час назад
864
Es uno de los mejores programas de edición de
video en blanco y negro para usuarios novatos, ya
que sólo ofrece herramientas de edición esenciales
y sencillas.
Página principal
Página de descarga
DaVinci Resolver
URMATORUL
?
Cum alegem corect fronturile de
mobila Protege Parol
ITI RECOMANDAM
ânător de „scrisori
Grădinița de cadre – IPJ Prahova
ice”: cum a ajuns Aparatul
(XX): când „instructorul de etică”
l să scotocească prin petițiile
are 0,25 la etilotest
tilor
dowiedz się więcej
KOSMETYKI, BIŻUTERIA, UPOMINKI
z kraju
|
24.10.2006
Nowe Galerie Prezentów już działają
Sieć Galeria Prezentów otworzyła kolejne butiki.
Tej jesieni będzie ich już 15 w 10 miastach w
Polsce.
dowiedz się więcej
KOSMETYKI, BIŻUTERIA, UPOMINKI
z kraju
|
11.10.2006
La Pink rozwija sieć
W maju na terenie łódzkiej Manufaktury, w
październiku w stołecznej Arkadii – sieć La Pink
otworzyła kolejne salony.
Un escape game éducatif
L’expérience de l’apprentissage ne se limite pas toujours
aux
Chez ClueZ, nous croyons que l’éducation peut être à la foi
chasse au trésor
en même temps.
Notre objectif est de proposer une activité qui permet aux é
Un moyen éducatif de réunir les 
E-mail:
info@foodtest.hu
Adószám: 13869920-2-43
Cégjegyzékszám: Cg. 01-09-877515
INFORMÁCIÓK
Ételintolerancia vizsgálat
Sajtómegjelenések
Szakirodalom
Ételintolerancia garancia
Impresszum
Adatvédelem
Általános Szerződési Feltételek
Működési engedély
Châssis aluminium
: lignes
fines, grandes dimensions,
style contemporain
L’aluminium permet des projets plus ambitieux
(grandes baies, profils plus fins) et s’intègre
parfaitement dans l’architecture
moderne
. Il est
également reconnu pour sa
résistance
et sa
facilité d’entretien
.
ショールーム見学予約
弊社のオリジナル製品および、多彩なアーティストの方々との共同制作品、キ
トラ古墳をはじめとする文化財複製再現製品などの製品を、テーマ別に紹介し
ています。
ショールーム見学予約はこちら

* * *

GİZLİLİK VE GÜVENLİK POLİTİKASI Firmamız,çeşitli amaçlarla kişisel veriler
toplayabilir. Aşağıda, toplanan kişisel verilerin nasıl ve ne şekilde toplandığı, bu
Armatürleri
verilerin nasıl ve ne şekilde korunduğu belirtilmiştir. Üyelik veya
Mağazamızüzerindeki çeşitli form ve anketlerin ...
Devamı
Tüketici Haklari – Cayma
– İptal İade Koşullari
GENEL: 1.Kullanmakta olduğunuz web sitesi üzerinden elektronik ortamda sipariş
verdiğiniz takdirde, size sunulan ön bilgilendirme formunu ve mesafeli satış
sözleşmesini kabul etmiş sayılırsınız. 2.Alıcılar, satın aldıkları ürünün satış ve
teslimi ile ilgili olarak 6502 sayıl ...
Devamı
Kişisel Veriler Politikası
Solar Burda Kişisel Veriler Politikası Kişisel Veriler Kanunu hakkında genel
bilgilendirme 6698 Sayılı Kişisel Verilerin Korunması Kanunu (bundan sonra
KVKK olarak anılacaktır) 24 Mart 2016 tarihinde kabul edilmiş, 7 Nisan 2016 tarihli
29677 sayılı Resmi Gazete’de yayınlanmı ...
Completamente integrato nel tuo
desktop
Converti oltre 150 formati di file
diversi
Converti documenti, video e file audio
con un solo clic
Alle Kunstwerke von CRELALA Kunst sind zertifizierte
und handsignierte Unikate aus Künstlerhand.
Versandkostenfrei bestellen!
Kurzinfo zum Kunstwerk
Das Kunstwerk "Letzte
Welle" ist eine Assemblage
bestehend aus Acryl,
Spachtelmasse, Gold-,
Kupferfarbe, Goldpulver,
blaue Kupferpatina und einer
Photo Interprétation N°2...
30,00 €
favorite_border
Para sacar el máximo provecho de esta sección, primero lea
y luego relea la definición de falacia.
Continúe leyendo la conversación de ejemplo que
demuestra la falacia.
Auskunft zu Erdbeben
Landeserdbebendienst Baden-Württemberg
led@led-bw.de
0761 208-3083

--

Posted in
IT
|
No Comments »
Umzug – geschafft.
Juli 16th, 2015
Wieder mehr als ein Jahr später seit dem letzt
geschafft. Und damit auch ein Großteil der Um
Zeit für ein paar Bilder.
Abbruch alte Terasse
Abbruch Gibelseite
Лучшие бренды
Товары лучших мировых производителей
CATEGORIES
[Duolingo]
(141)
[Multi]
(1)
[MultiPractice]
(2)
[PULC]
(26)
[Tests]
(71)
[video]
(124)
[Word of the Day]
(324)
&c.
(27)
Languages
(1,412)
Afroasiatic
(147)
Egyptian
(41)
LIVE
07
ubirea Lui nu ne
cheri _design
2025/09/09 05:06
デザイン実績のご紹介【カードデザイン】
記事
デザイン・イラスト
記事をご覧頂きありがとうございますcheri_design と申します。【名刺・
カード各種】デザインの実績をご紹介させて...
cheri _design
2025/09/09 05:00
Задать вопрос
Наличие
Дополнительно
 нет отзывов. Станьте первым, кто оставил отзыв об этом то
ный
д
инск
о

REQUIRED WORK: Return every line of the data above that contains the word "otworzyła". Case counts, so match capital and lowercase letters precisely.

RESPONSE TO THIS EXERCISE:
Sieć Galeria Prezentów otworzyła kolejne butiki.
otworzyła kolejne salony.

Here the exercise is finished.